The funding was extremely important, I believe, in order to protect people. We must not forget that many people in the independent scene work under precarious conditions and are not in a position to save up a large fortune. Once it became clear to those who received funding that the money was available and that they could use it to keep their heads above water for a while, people became more relaxed and therefore more curious about the situation. They got involved in a playful and exploratory way.
Is there a paradigm shift within the live arts because of corona?
We don't know yet. Our study is not yet far enough along to say. What is already apparent is that certain developments that were already occurring before the corona crisis have now accelerated. For example, I think we will have a much broader concept of script in ten years. For decades it's been moving away from the literary dramatic text towards a more material focused type of text. In addition, there is currently the writing of code, that is, text that is read and executed by machines. I think that these dimensions of text will become more closely intertwined in the future and will shape the aesthetics of the live arts. We will also have a much more ecological understanding of them.
In what way?
We will no longer be able to think of the place where live arts take place as an "empty space", be it institutional or imaginary, that has been emptied for the purpose of possibility. It will now be a milieu, a space in which something, or things, already live – together. The artistic action, the aesthetic form will find its way into it, in the infrastructural, technical, aesthetic sense. What constitutes artistic form can no longer be answered independently of ecological questions.
Do you have the impression that you can really change something with the study, for example, by using it to exert political pressure?

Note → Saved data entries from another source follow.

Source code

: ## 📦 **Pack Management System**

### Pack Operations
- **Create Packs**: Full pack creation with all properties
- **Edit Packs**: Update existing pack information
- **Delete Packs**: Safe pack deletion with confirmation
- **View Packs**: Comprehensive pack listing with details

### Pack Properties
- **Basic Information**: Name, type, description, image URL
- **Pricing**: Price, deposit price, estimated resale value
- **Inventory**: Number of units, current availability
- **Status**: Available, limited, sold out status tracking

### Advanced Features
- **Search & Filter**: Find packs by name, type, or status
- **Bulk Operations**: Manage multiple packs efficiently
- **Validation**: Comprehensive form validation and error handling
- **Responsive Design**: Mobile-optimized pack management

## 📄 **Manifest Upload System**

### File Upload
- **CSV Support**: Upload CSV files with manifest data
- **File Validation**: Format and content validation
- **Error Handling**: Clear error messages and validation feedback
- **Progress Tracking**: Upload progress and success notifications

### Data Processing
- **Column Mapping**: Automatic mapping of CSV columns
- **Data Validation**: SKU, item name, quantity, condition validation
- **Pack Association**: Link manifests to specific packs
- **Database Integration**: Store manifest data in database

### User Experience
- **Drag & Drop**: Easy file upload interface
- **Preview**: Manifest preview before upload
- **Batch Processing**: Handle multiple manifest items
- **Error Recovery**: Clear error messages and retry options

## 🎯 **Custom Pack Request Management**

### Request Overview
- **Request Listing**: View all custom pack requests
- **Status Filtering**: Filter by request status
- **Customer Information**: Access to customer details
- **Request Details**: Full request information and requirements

For me it was a motivation to participate in the study to know that something is being done here for the independent scene that can have a lasting effect and improve the situation. I already have the impression that there are opportunities to propose new funding formats. You can change the structures in such a way that, on the one hand, more artistic quality can emerge and, on the other, less anticipatory obedience. You have to create situations that encourage people to be less obedient.
The application process is currently very sluggish, and the live arts are often very politically timid. I could imagine, for example, as a counterbalance to long-term funding, funding for short-term interventions, without a long application procedure, where a risk is taken by selecting people you trust to react intuitively to an ongoing situation. Then you simply give them a certain amount of money and see what they do with it. I'm not a cultural politician. But I believe that there is a realistic chance to improve artists’ working conditions. At least while there is still no unconditional basic income. Because that would be the real goal: to be able to live in a situation where you don't have to worry about not being able to pay the rent tomorrow.